Lesson 01
Financial time series carry temporal structure that cross-sectional data doesn't — autocorrelation, trends, and non-stationarity. Understanding these properties is the first step to building valid forecasting models.
Most machine learning datasets assume that rows are independent and identically distributed (i.i.d.). You can shuffle the training set, and the model doesn't care. A time series violates this assumption completely: row order encodes information. Yesterday's price directly influences today's; yesterday's volatility predicts tomorrow's.
In financial data, this serial dependency shows up everywhere. Prices trend. Volatility clusters. Spreads widen at the open. These patterns are not noise — they are the signal that forecasting models exploit.
Autocorrelation at lag k measures the correlation between a series and its own past: ACF(k) = Corr(xt, xt-k). For raw prices, ACF decays very slowly — prices are highly correlated with themselves because they trend. For returns, ACF is near zero at almost every lag in efficient markets.
Positive autocorrelation (ACF > 0) indicates momentum: a high return tends to be followed by another high return. Negative autocorrelation (ACF < 0) indicates mean reversion: a high return tends to be followed by a low return. Lag-1 negative ACF in high-frequency data often signals bid-ask bounce.

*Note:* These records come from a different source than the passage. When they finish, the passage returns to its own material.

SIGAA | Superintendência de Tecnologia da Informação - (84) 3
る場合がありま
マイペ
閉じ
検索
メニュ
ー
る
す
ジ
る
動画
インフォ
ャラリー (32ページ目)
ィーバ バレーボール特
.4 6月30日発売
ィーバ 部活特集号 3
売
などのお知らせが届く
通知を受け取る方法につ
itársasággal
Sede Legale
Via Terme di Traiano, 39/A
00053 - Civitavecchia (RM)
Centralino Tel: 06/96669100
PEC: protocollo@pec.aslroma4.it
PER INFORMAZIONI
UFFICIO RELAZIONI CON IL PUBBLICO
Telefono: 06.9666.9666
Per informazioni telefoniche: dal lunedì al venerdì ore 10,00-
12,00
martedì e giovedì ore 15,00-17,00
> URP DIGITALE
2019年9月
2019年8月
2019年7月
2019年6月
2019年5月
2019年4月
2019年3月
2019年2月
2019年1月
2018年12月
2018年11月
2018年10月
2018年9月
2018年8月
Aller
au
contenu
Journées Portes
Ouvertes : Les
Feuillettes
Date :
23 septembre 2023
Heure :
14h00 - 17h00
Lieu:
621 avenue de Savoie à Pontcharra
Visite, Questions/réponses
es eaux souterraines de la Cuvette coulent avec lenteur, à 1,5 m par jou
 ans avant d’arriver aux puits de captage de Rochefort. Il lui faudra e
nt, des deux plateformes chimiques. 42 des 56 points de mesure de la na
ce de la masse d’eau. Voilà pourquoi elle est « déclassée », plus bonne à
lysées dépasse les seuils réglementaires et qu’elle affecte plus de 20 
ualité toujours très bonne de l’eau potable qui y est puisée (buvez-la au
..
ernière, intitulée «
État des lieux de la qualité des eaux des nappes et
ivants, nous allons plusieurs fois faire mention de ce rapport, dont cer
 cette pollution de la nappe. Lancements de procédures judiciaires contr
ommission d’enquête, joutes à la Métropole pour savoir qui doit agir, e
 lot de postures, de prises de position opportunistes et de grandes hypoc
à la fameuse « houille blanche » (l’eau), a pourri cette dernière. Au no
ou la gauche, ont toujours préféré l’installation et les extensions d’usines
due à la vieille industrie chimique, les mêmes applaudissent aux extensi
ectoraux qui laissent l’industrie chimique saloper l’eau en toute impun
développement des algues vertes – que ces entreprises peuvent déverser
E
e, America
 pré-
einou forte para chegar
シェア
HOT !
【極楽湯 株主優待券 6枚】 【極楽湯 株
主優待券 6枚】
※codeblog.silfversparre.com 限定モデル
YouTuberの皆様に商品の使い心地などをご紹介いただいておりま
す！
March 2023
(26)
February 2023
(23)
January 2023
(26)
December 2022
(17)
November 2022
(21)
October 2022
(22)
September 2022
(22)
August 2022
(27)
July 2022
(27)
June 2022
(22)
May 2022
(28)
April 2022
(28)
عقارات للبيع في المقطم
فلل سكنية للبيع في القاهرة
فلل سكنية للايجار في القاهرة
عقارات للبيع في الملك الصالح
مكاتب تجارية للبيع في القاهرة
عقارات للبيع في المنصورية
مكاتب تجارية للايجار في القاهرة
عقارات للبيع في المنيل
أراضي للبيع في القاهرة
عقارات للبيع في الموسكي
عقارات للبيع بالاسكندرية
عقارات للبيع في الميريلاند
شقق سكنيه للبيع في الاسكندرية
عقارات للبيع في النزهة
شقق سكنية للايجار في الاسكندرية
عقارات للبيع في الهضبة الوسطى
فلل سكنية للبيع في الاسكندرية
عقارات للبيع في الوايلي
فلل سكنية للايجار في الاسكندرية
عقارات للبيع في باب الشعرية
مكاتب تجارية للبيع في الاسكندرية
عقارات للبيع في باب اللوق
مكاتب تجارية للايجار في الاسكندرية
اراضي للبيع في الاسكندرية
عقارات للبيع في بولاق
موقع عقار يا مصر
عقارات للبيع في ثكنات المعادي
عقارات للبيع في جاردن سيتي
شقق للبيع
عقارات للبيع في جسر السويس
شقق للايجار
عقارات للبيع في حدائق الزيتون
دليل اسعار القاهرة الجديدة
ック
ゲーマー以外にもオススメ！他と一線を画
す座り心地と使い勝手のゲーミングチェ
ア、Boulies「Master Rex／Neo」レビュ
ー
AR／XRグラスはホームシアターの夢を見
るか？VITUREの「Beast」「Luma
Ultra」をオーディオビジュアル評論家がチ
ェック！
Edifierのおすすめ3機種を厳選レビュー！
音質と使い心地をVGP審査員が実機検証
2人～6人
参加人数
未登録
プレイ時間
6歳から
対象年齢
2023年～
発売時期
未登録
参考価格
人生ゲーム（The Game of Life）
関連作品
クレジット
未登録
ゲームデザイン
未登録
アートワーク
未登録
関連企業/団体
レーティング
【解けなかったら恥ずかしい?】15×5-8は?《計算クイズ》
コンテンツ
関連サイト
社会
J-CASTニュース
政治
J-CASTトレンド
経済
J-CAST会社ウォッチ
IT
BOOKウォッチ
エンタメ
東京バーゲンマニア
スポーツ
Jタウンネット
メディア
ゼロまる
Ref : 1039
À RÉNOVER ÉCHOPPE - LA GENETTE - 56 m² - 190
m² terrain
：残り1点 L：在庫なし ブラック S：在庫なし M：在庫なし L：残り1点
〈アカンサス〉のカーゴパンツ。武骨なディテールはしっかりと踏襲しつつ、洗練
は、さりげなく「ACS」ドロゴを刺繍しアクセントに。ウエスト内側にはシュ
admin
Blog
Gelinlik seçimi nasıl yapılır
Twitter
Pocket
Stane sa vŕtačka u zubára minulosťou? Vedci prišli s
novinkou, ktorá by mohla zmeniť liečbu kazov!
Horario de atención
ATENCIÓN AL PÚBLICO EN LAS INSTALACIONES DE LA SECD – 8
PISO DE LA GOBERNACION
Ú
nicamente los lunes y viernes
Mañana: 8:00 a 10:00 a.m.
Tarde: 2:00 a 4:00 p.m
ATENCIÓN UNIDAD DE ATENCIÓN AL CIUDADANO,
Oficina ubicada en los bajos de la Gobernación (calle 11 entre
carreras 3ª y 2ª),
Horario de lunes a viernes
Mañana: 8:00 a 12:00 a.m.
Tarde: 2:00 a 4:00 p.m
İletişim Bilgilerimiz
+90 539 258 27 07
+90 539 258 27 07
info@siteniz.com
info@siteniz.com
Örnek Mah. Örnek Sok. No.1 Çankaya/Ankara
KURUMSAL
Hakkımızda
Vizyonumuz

A lag-1 scatter plot places xt on the x-axis and xt+1 on the y-axis. Each point represents a consecutive pair of observations. If the cloud is elongated along the diagonal, the series has positive autocorrelation. A circular cloud means no autocorrelation. An elongated cloud running anti-diagonal means negative autocorrelation.
Raw prices are non-stationary: they drift upward over time, their variance grows, and their distribution changes. Most forecasting models require stationarity. The standard transformation is the log return, which is approximately equal to the percentage return for small moves and has the critical property of being additive across time.